Extract to read.
Where can you find out where your site boundary officially is?

You can't really- what is on the ground is real- any map you have merely describes it. The property deeds may be of some use-but not always.
There are certain rules of thumb regarding land features (eg ditches, streams, walls). Some surveyors specialise in the area- if you have an issue contact one.

To get a definitive answer you need to agree with a neighbour or escalate to court.
 
I know out site boundary in reality is not the same as on the planning permission map. we were changing the site into our name good few years later after building and needed a surveyor to mark map for folio. He got soo excited as he didnt realise field was families. He drew in measurements from the planning permission map.
 
Ordnance Survey office.
It will show you what the survey thinks is the boundary lines.
Whether you and the person beside you agree is a totally different matter.
They will charge you for a print of the map.
http://shop.osi.ie/shop/
 
Where can you find out where your site boundary officially is?

Do you own the site? What do the deeds say?

In any case work with your solicitor and surveyor and check the folios and maps associated with the site with land registry.

Land Registry

The Land Registry was established in 1892 to provide a comprehensive and secure system of land registration. When title or ownership is registered in the Land Registry the deeds are filed in the Registry and all relevant particulars concerning the property and its ownership are entered on folios which form the registers maintained in the Land Registry. In conjunction with folios the Land Registry also maintains Land Registry maps. Both folios and maps are maintained in electronic form.

Set problem. Copy out the whole text on finding an official site boundary, word for word.

Extracted entries.
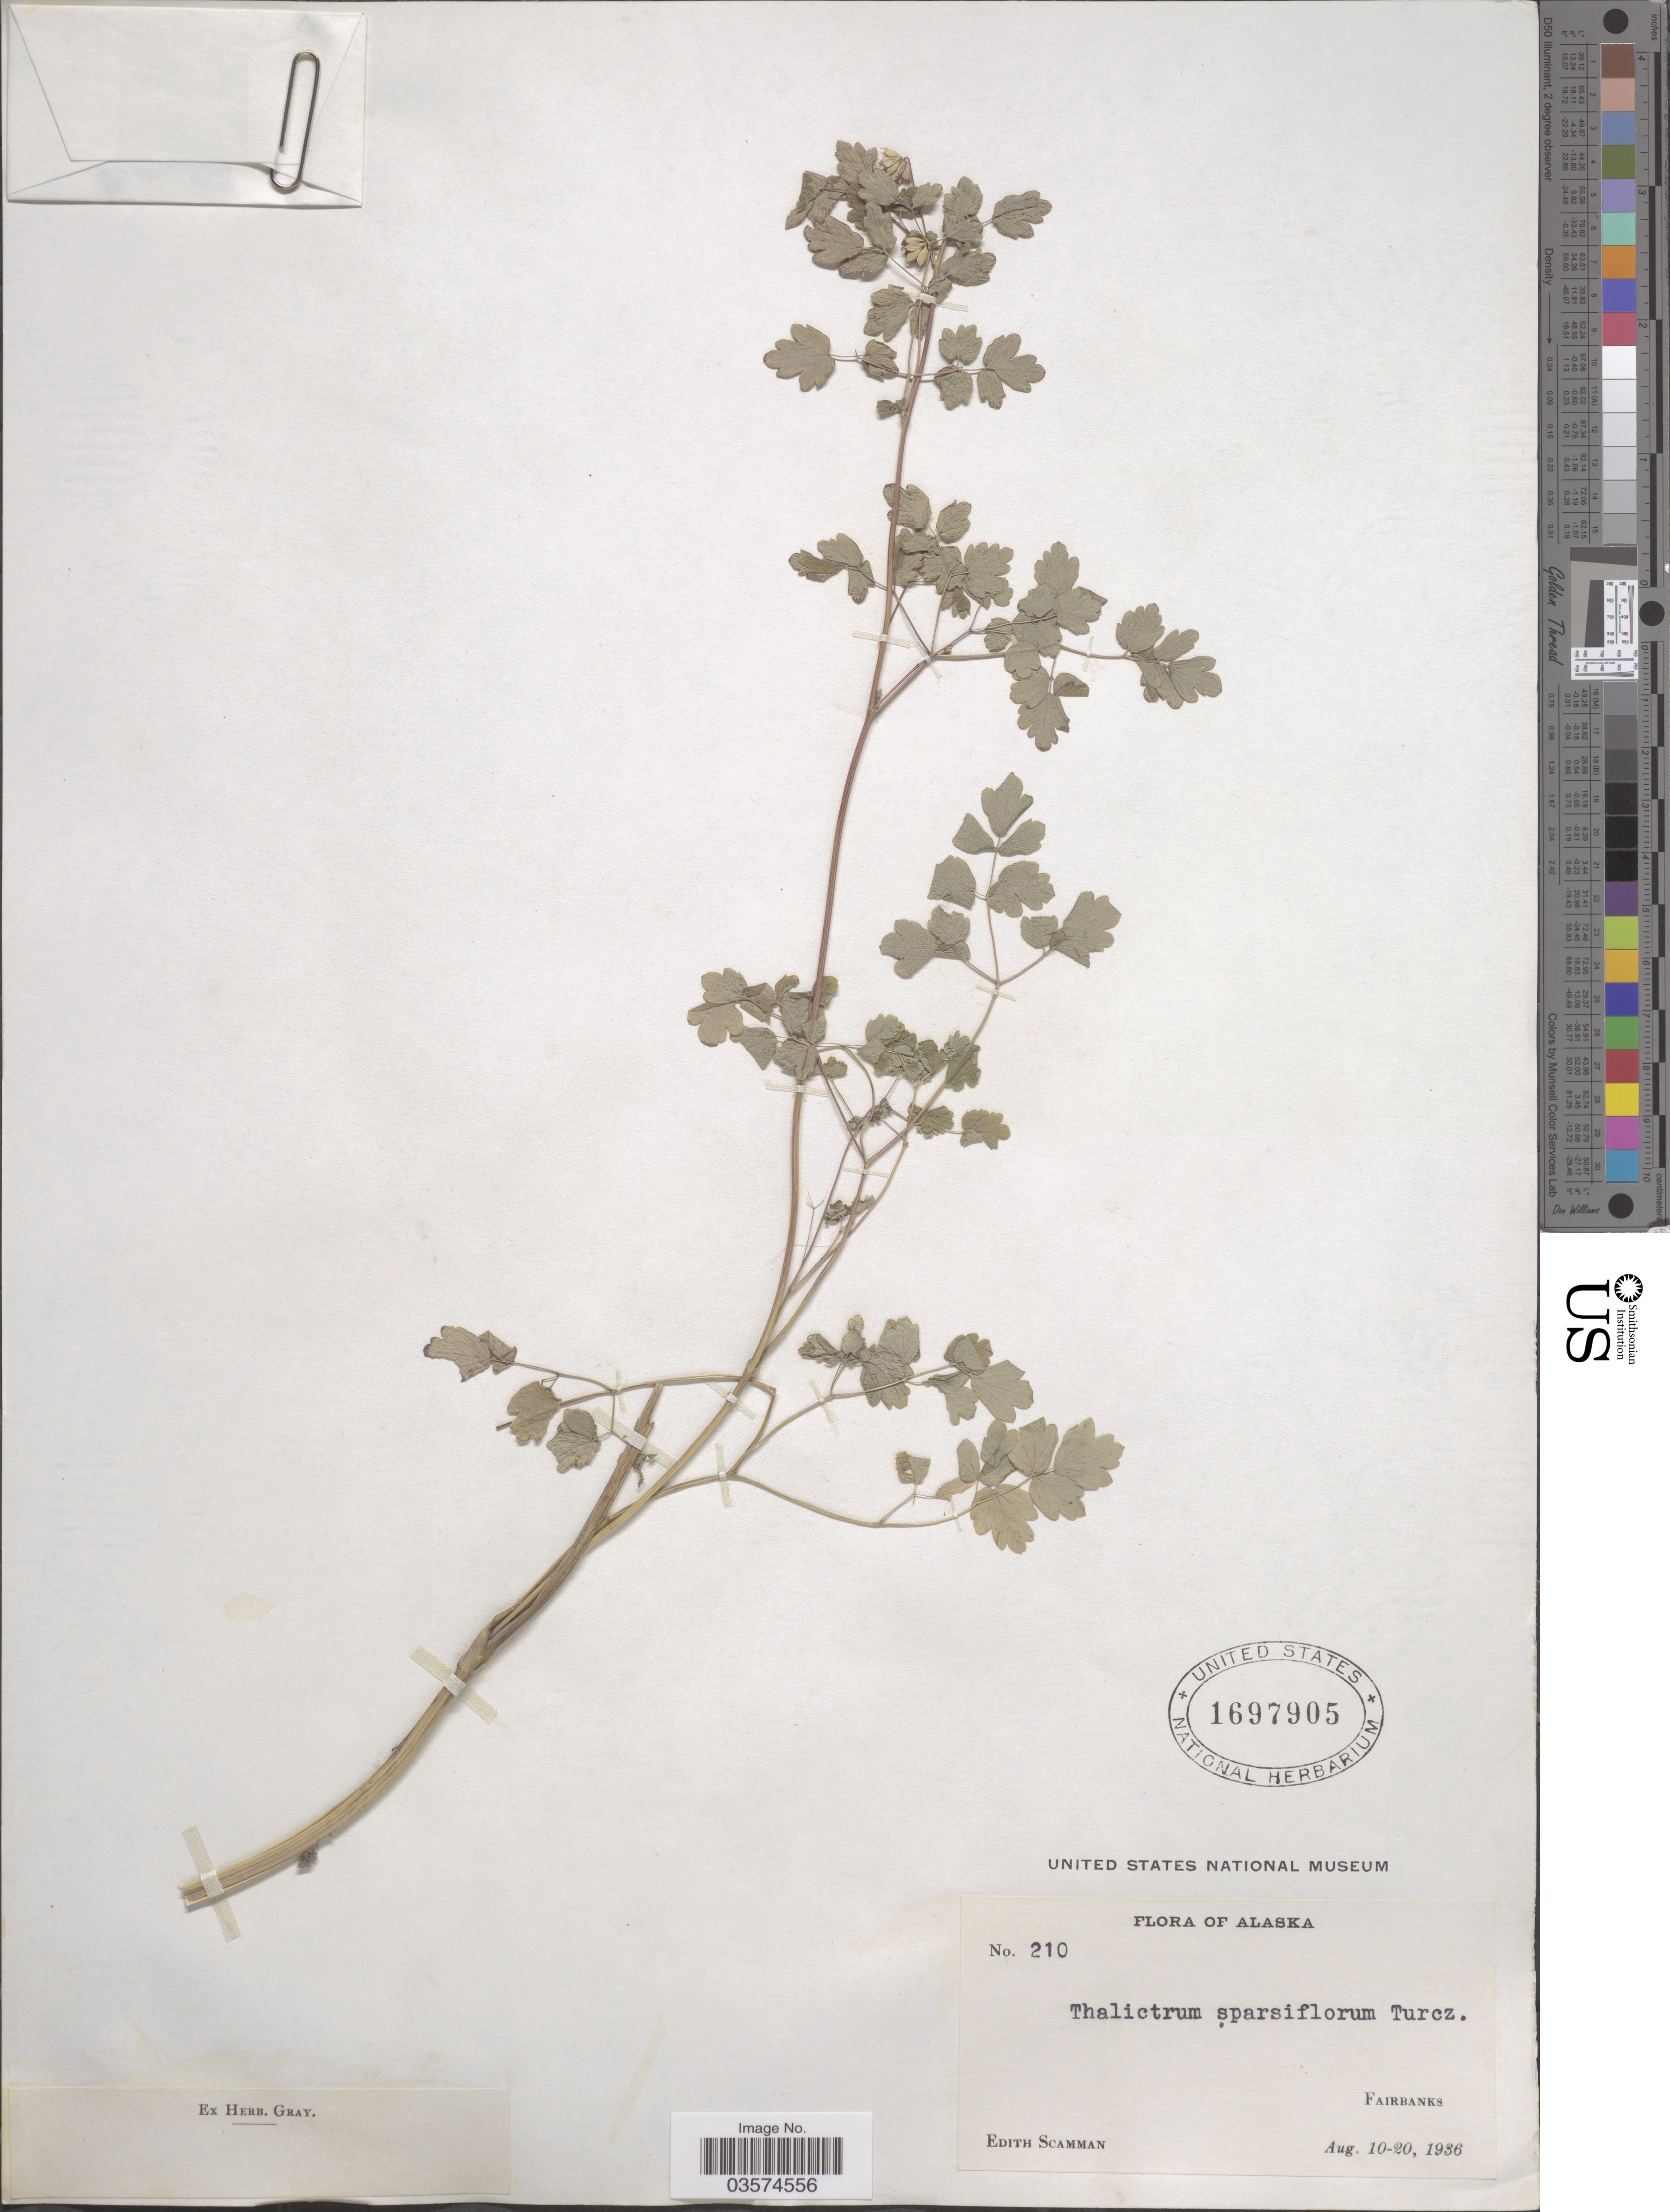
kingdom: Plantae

* * *

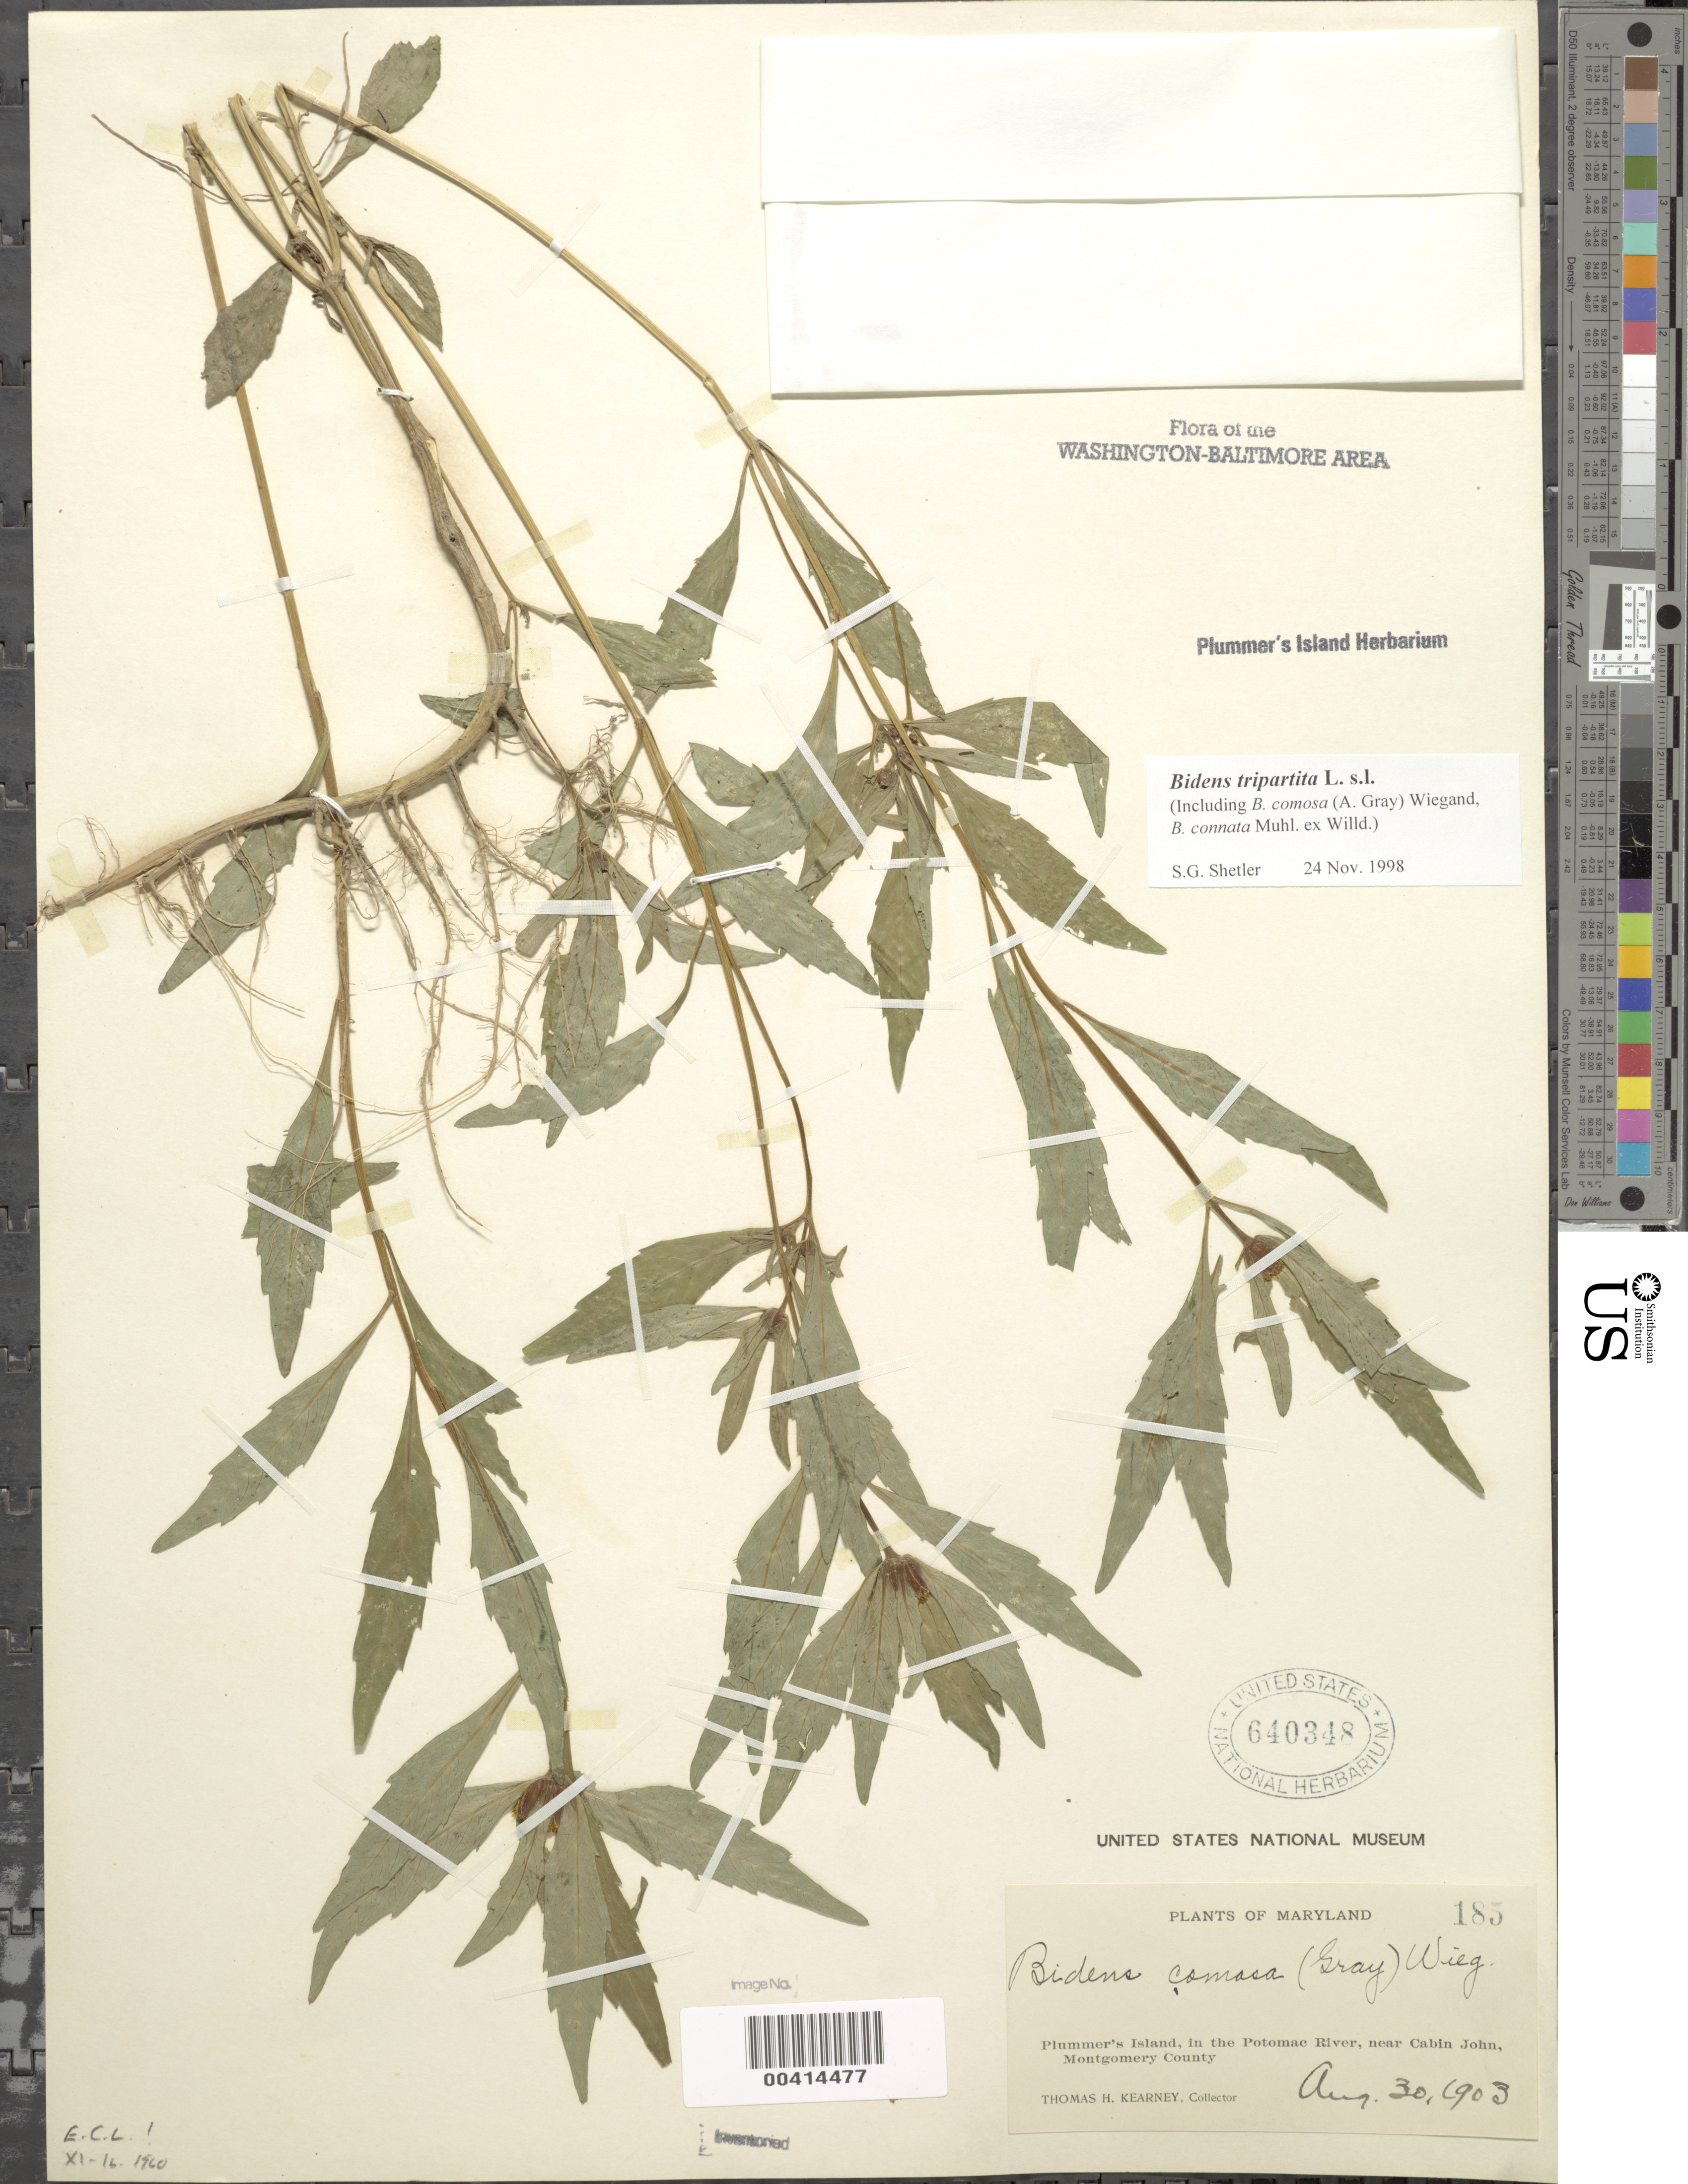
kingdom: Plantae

Written response.
Where can you find out where your site boundary officially is?

You can't really- what is on the ground is real- any map you have merely describes it. The property deeds may be of some use-but not always.
There are certain rules of thumb regarding land features (eg ditches, streams, walls). Some surveyors specialise in the area- if you have an issue contact one.

To get a definitive answer you need to agree with a neighbour or escalate to court.
 
I know out site boundary in reality is not the same as on the planning permission map. we were changing the site into our name good few years later after building and needed a surveyor to mark map for folio. He got soo excited as he didnt realise field was families. He drew in measurements from the planning permission map.
 
Ordnance Survey office.
It will show you what the survey thinks is the boundary lines.
Whether you and the person beside you agree is a totally different matter.
They will charge you for a print of the map.
http://shop.osi.ie/shop/
 
Where can you find out where your site boundary officially is?

Do you own the site? What do the deeds say?

In any case work with your solicitor and surveyor and check the folios and maps associated with the site with land registry.

Land Registry

The Land Registry was established in 1892 to provide a comprehensive and secure system of land registration. When title or ownership is registered in the Land Registry the deeds are filed in the Registry and all relevant particulars concerning the property and its ownership are entered on folios which form the registers maintained in the Land Registry. In conjunction with folios the Land Registry also maintains Land Registry maps. Both folios and maps are maintained in electronic form.